§ **WHAT THE TASK ASKS**:
Convert the lines in the data from the one containing "国外游戏下架事小，核心玩家想" through the one containing "本来以为手游很快会有转机的…… 毕竟 A14、S875", inclusive, into a JSON list of strings with one string per line. Leave out blank lines.

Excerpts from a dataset
╭──

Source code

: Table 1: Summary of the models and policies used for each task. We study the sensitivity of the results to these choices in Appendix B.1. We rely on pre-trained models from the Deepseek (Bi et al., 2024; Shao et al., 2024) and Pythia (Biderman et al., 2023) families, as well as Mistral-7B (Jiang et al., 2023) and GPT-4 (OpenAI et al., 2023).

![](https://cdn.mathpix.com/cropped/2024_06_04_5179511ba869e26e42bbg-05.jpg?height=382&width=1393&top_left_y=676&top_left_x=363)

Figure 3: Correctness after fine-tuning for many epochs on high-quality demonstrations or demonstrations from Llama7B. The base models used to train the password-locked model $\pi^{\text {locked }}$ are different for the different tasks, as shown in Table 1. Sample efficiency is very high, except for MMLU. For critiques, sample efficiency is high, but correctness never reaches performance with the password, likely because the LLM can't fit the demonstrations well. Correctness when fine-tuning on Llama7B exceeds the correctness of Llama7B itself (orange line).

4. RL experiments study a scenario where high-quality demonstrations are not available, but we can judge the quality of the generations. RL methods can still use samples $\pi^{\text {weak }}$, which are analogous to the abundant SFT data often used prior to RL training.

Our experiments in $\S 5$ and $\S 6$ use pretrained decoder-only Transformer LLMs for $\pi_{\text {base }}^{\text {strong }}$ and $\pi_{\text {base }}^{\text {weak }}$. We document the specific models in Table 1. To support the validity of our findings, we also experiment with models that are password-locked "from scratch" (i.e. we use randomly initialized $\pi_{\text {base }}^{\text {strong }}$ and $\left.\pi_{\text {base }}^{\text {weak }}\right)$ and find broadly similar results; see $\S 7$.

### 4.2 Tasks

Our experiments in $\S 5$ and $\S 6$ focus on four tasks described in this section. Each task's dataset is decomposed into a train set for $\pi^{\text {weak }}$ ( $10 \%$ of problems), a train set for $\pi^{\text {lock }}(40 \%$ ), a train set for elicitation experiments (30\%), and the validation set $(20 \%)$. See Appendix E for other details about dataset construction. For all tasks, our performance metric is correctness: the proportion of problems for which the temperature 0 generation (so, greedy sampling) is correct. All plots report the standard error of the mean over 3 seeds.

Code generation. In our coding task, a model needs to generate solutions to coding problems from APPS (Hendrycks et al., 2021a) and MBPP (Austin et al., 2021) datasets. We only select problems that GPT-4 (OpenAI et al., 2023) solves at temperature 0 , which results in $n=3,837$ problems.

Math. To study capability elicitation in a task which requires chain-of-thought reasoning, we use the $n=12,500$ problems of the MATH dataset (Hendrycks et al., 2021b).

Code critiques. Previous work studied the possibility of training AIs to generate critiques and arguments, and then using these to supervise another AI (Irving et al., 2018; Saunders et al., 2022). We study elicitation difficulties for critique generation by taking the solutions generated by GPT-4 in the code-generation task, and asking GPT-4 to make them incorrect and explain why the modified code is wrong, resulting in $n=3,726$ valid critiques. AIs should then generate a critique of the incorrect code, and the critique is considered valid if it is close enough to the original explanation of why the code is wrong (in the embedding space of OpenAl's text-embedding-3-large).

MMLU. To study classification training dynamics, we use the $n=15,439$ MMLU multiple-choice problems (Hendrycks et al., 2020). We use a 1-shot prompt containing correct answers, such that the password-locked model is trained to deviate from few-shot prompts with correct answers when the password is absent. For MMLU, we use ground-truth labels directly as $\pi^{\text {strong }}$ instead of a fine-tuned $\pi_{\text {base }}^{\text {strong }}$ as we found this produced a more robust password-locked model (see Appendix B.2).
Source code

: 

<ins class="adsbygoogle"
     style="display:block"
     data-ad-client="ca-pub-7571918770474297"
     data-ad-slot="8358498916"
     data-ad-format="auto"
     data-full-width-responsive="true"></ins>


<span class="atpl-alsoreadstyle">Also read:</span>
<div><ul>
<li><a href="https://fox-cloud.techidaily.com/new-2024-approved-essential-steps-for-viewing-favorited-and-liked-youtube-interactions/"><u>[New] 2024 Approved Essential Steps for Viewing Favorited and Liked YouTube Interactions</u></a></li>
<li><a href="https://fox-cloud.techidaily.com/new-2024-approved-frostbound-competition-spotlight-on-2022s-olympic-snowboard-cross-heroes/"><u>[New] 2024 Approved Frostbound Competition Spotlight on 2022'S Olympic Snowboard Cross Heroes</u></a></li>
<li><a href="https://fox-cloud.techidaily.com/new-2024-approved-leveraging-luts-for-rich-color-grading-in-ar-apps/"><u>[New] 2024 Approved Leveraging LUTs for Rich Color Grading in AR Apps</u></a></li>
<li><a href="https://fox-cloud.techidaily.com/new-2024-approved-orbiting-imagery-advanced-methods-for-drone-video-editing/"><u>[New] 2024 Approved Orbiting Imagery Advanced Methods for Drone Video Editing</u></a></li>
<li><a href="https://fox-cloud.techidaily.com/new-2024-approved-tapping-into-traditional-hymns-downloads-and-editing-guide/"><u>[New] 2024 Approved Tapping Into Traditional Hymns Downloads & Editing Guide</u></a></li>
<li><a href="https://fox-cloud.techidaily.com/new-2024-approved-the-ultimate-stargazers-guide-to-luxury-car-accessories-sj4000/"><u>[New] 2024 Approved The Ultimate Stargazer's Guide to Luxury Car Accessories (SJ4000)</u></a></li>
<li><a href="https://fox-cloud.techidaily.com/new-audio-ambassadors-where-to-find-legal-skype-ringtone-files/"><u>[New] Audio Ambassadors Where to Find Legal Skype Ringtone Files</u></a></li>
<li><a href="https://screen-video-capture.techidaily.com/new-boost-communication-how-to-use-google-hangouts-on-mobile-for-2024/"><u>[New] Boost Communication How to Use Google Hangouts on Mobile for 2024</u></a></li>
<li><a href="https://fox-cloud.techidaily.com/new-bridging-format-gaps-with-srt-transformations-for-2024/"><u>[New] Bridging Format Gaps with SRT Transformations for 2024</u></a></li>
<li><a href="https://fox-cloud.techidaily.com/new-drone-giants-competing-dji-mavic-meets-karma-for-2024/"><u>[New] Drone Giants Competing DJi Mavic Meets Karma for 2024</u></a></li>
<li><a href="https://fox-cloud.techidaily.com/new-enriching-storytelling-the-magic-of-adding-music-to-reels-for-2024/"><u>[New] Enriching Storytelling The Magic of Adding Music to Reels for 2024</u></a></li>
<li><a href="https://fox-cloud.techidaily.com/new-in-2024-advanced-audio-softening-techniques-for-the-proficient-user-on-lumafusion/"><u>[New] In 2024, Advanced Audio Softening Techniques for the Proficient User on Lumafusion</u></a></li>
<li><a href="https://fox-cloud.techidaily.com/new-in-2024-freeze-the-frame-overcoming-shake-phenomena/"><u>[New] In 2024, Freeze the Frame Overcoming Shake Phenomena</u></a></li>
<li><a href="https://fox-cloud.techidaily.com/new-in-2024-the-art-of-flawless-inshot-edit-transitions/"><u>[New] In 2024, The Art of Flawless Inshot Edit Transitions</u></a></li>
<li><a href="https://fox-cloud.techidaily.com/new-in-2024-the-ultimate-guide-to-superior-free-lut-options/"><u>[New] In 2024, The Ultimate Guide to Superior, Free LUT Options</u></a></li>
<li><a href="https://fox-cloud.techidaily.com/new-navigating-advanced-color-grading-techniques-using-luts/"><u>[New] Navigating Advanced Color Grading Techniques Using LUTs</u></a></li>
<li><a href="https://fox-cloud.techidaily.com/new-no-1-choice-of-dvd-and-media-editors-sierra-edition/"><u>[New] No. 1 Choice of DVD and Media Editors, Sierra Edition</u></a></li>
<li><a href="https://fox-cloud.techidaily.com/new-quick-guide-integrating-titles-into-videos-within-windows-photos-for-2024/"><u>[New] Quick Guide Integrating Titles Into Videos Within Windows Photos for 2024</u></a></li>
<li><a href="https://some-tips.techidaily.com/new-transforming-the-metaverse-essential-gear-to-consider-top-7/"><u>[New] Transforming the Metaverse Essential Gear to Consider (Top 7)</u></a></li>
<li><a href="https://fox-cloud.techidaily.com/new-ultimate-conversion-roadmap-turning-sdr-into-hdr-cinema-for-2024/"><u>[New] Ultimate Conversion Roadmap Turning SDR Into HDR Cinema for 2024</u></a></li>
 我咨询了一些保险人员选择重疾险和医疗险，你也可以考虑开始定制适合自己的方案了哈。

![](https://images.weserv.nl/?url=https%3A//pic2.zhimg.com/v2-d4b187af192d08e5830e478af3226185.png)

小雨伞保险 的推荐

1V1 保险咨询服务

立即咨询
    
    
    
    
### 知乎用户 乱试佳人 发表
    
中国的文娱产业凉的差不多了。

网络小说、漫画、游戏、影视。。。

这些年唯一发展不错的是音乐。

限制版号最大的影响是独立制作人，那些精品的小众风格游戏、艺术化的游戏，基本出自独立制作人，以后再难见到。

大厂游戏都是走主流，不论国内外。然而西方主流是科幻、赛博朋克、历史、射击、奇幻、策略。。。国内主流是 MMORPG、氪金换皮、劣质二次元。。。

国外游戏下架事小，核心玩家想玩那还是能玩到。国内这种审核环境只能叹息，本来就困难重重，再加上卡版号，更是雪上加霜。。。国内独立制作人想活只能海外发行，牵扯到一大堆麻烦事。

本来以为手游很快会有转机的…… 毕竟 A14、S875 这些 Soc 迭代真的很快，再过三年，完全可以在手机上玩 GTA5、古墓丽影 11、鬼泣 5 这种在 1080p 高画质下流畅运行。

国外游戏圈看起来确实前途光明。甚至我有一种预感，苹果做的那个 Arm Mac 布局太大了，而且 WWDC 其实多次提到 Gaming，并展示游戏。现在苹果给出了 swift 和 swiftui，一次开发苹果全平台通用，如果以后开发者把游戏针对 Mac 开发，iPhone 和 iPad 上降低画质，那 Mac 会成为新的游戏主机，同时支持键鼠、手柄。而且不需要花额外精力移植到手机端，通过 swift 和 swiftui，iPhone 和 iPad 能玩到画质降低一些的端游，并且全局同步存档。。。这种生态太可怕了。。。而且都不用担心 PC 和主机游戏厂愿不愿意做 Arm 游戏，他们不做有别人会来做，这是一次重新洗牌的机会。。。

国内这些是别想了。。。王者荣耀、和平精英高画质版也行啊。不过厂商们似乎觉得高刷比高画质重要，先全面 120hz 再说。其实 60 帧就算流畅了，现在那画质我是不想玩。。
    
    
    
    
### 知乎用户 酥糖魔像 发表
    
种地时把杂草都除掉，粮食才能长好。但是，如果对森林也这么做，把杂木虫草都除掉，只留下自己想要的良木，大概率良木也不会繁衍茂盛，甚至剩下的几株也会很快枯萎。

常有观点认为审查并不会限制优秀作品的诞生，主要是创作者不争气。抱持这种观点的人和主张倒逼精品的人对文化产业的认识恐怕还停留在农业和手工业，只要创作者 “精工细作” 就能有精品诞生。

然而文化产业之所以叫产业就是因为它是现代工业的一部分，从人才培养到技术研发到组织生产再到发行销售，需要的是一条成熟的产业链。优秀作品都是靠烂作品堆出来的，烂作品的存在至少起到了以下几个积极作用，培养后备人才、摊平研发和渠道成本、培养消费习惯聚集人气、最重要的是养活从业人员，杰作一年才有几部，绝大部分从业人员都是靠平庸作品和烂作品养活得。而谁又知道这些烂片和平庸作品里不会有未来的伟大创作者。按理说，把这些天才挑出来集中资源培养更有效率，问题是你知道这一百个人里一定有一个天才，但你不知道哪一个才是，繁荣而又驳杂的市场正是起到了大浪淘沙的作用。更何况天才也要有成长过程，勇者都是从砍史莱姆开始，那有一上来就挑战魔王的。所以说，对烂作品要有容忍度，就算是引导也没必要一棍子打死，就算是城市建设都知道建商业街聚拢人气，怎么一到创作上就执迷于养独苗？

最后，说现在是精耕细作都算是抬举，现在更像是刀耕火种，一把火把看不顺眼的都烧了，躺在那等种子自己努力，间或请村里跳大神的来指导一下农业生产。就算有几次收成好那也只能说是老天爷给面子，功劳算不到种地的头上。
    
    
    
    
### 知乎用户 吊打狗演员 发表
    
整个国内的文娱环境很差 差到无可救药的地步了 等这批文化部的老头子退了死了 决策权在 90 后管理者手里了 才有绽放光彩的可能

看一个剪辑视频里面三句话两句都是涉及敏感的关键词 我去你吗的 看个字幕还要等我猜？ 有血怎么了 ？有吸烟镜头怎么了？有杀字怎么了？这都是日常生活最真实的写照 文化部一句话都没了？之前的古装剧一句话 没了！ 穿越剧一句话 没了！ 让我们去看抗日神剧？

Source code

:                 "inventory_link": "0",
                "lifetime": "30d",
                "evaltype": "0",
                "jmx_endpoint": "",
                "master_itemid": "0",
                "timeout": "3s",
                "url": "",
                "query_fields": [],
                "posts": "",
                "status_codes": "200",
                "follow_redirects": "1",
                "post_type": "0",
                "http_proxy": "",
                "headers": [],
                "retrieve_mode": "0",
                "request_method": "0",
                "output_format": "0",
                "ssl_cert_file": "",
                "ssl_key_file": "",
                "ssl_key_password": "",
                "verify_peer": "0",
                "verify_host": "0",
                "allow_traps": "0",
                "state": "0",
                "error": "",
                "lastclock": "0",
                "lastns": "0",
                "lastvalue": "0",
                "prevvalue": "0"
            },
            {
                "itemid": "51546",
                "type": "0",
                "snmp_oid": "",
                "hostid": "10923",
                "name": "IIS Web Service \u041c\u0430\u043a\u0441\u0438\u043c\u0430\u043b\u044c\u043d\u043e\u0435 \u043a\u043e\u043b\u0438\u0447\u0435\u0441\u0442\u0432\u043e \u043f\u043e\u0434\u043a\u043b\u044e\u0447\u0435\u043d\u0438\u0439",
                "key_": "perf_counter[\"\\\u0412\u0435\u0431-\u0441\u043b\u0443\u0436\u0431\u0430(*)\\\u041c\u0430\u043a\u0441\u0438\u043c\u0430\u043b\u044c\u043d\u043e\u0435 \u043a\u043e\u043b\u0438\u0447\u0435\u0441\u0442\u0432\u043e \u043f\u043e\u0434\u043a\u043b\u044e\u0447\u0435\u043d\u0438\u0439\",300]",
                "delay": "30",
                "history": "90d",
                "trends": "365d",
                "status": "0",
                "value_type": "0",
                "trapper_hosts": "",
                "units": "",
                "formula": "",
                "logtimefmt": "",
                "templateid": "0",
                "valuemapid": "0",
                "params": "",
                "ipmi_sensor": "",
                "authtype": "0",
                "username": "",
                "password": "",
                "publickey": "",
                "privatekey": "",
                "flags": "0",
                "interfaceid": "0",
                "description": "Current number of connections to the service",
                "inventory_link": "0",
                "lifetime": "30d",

╰──

§ **ANSWER BOX**:
[
  "国外游戏下架事小，核心玩家想玩那还是能玩到。国内这种审核环境只能叹息，本来就困难重重，再加上卡版号，更是雪上加霜。。。国内独立制作人想活只能海外发行，牵扯到一大堆麻烦事。",
  "本来以为手游很快会有转机的…… 毕竟 A14、S875 这些 Soc 迭代真的很快，再过三年，完全可以在手机上玩 GTA5、古墓丽影 11、鬼泣 5 这种在 1080p 高画质下流畅运行。"
]